Image Mma Ramotswe détective (Alexander McCall Smith)
Mma Ramotswe détective (Alexander McCall Smith)

Precious Ramotswe, fille d’Obed, personnage ô combien atypique vient nouvellement d’installer boutique à Gamobore, un grand bout de terre coincé entre l’Angola et la Namibie. Son fonds de commerce n’est pas des plus ordinaires puisque l’on peut y lire « Agence N°1 de dames détectives », la première du genre au Botswana ! C’est ainsi que débute le premier tome des aventures de Mma Ramotswe (qui en compte actuellement treize). Le sujet aurait de quoi faire jacasser le plus misogynes des fans d’Hercule Poirot, certes, mais le récit de McCall Smith ne se contente pas seulement d’enquiller bêtement des affaires « citadines » (adultères, escroqueries à l’assurance, disparitions), c’est un véritable regard sur l’Afrique qui est offert aux yeux du lecteur.

Ses paysages, ses contours et ses charmes ne se dévoilent qu’au fil de la lecture.
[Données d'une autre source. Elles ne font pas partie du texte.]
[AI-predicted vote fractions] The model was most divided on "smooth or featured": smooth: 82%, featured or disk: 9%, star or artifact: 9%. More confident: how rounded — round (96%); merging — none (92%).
Les relations entre les hommes, l’évolution de la société sont traités avec un regard sincère et juste, et au-delà c’est bien de la condition de la femme africaine dont il est question, et même d’engagement. Bien qu’il puisse paraître un peu maladroit dans ses digressions, l’auteur jongle habilement avec la temporalité et les narrateurs, livrant un voyage sans concession dans le passé et le présent de ses personnages, alternant ainsi les situations et les points de vue et se permettant même le culot d’insérer des chapitres complètement hors de l’intrigue, et ce en plein suspense. Quel culot !

Et comment ne pas rester de marbre à la lecture du seul chapitre du livre où le personnage d’Obed utilise la première personne pour narrer son existence ? Parlant ainsi de son enfance passée avec les autres garnements de Mahalapye près des trains, du plaisir sans pareil de rester assis au soleil à contempler les Montagnes bleues comme toutes les grandes étendues de ce pays et à déclamer son éternel Amour de ce pays :

« Quand je serai mort, l’odeur de l’Afrique me manquera parce que là où on va, où que ce soit il n’y a ni odeur ni saveur. »

Un passage solennel qui élève ce livre au-delà du genre littéraire auquel il était naturellement destiné.

Mma Ramotswe détective est un titre qui prend forme et couleurs comme un enfant qu’on voit grandir. Poussif et bancal au commencement, l’histoire s’enrichit de personnages secondaires plus crédibles et surtout d’une héroïne s’affirmant de plus en plus, dévoilant une véritable personnalité (son culte pour les potirons : unique !) et des facettes plus humaines, jusqu’à endosser un rôle de détective hors du commun qui lui sied à ravir.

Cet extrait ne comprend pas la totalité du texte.